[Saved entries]
::::::::

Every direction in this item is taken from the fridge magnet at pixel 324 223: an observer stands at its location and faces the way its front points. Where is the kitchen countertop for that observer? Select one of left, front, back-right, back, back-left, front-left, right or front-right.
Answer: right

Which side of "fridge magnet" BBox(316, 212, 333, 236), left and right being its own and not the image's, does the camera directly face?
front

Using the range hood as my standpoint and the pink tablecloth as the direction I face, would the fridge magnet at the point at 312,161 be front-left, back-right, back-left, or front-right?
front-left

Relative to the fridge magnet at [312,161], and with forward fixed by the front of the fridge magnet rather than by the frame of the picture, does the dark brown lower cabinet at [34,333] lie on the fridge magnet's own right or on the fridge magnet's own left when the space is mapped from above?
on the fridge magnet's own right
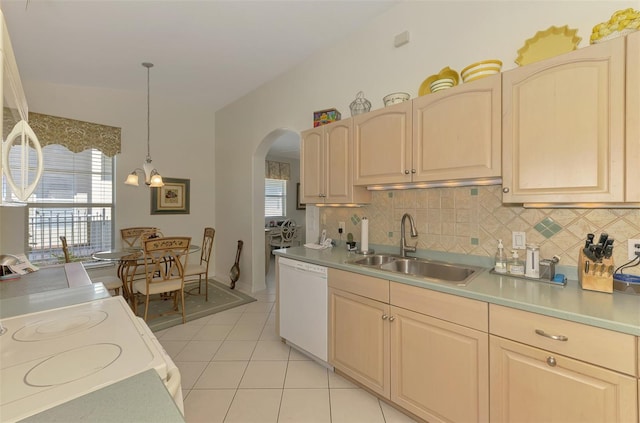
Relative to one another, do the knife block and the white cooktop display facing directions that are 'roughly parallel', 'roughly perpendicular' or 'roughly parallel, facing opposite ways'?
roughly parallel, facing opposite ways

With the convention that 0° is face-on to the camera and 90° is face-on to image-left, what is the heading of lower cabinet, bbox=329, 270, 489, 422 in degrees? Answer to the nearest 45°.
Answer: approximately 45°

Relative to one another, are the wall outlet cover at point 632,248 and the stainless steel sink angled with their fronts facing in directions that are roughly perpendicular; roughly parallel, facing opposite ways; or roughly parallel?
roughly parallel

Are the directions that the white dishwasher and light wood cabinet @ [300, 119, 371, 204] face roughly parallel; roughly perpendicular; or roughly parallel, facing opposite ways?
roughly parallel

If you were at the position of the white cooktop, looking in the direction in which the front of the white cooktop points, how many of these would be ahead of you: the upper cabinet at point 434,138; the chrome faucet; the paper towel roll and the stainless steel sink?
4

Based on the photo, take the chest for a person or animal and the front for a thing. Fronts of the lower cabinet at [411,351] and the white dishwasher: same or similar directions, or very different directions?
same or similar directions

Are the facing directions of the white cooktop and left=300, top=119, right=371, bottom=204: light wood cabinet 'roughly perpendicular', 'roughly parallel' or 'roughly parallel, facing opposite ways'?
roughly parallel, facing opposite ways

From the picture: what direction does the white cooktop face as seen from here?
to the viewer's right

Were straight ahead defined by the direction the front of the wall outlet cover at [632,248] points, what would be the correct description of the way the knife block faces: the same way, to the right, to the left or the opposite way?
the same way

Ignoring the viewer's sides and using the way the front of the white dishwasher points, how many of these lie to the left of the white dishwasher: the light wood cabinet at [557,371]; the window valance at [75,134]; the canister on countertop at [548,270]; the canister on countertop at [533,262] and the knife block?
4

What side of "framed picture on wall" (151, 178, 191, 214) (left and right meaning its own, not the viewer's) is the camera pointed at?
front

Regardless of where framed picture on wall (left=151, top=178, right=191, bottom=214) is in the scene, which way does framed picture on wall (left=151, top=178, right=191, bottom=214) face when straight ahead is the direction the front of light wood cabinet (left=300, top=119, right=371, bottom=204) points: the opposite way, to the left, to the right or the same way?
to the left

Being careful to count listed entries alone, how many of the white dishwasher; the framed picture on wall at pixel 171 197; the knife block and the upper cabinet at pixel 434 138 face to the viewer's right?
0

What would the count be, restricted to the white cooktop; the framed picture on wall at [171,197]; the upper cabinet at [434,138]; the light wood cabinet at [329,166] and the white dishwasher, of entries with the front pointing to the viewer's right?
1

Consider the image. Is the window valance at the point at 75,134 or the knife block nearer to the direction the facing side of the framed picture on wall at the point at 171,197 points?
the knife block
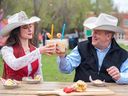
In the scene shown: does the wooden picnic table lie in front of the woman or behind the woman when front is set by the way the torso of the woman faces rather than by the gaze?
in front

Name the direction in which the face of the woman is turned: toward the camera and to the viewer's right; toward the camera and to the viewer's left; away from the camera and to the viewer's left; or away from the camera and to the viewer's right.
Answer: toward the camera and to the viewer's right

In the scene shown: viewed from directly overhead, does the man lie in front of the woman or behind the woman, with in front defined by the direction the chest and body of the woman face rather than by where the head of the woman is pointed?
in front

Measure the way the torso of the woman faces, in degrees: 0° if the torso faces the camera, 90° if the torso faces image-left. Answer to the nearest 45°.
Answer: approximately 315°
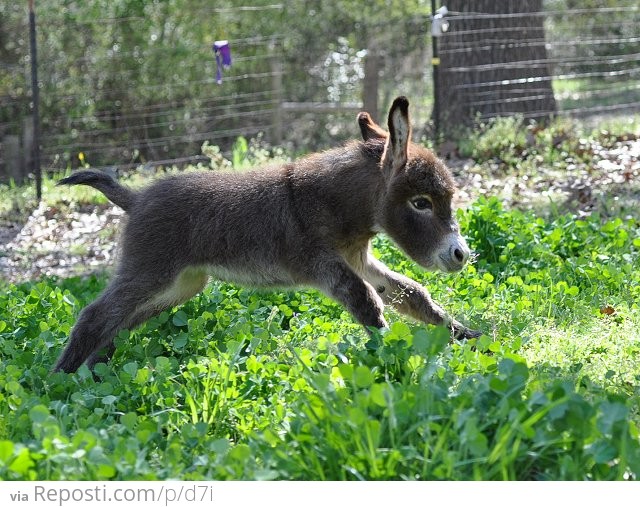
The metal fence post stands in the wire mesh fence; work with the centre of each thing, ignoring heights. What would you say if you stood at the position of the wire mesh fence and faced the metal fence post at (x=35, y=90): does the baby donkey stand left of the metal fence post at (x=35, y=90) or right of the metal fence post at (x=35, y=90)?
left

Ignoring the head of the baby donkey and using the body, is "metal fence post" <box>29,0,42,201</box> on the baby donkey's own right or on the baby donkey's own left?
on the baby donkey's own left

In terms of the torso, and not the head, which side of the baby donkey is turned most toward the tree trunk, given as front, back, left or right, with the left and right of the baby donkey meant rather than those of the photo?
left

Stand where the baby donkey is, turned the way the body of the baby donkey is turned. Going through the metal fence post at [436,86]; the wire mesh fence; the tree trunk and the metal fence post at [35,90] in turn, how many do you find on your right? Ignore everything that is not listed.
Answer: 0

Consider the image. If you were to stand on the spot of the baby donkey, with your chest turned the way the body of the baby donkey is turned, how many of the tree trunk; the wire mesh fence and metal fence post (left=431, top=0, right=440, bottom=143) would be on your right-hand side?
0

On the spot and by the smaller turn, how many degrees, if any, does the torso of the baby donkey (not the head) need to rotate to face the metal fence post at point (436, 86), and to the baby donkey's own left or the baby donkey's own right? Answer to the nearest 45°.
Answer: approximately 90° to the baby donkey's own left

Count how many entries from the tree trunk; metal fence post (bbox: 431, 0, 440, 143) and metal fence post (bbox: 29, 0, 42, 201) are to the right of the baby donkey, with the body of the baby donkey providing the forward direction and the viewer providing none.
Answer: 0

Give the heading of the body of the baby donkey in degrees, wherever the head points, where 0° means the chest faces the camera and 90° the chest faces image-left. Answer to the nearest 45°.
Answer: approximately 270°

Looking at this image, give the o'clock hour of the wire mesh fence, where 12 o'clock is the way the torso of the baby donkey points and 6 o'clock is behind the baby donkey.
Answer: The wire mesh fence is roughly at 9 o'clock from the baby donkey.
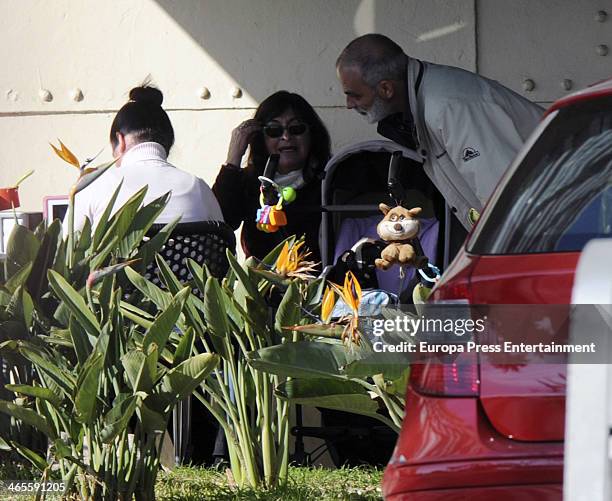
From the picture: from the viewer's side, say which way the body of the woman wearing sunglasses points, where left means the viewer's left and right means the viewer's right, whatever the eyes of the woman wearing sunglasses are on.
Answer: facing the viewer

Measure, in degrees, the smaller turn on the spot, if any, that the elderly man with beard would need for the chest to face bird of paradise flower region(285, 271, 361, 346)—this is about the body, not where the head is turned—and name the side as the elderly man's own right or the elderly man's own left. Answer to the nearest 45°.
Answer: approximately 90° to the elderly man's own left

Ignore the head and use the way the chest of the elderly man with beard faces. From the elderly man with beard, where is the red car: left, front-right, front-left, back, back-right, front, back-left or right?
left

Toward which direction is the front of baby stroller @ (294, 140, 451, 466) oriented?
toward the camera

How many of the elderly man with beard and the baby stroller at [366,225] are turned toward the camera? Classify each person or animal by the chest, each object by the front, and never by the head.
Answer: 1

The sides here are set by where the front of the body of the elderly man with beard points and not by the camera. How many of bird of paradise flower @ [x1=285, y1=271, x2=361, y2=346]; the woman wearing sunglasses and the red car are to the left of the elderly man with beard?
2

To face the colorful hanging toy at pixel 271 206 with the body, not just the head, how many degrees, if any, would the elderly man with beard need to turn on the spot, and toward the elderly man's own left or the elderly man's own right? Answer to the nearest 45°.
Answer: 0° — they already face it

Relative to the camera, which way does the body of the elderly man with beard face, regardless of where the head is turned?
to the viewer's left

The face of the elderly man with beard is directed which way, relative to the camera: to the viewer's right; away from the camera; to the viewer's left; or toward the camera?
to the viewer's left

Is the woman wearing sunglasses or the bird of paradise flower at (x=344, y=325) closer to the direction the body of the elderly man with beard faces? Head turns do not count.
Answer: the woman wearing sunglasses
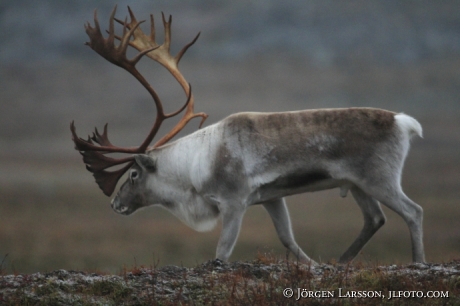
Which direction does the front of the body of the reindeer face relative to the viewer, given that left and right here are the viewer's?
facing to the left of the viewer
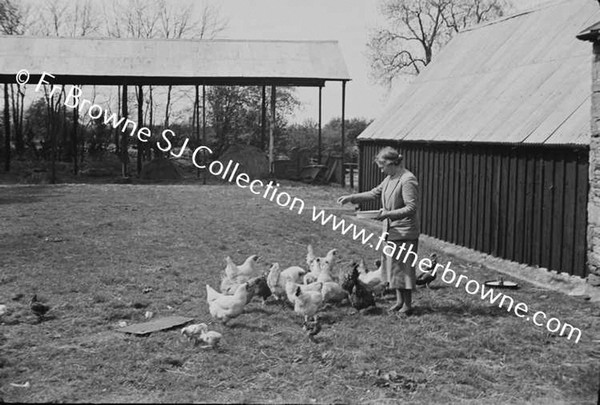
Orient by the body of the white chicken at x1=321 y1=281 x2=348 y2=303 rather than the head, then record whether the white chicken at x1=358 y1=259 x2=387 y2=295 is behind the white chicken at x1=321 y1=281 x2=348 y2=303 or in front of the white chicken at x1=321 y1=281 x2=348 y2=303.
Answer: in front

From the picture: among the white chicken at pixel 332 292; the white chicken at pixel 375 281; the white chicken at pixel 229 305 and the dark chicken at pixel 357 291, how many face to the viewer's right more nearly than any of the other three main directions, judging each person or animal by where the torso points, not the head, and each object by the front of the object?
2

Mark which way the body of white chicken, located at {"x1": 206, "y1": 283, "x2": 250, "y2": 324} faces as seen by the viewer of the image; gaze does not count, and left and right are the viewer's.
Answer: facing to the right of the viewer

::::::::

_Task goal_
Can you retype the material from the line containing "On the spot and" through the line containing "Answer: approximately 90° to the baby", both lines included, with every character unchanged?

_Task result_
On the spot and by the smaller turn, how many degrees, if any, does the torso of the baby donkey (not the head) need to rotate to face the metal fence post at point (436, 86), and to the baby donkey's own left or the baby donkey's own right? Answer to the nearest 45°.
Answer: approximately 90° to the baby donkey's own left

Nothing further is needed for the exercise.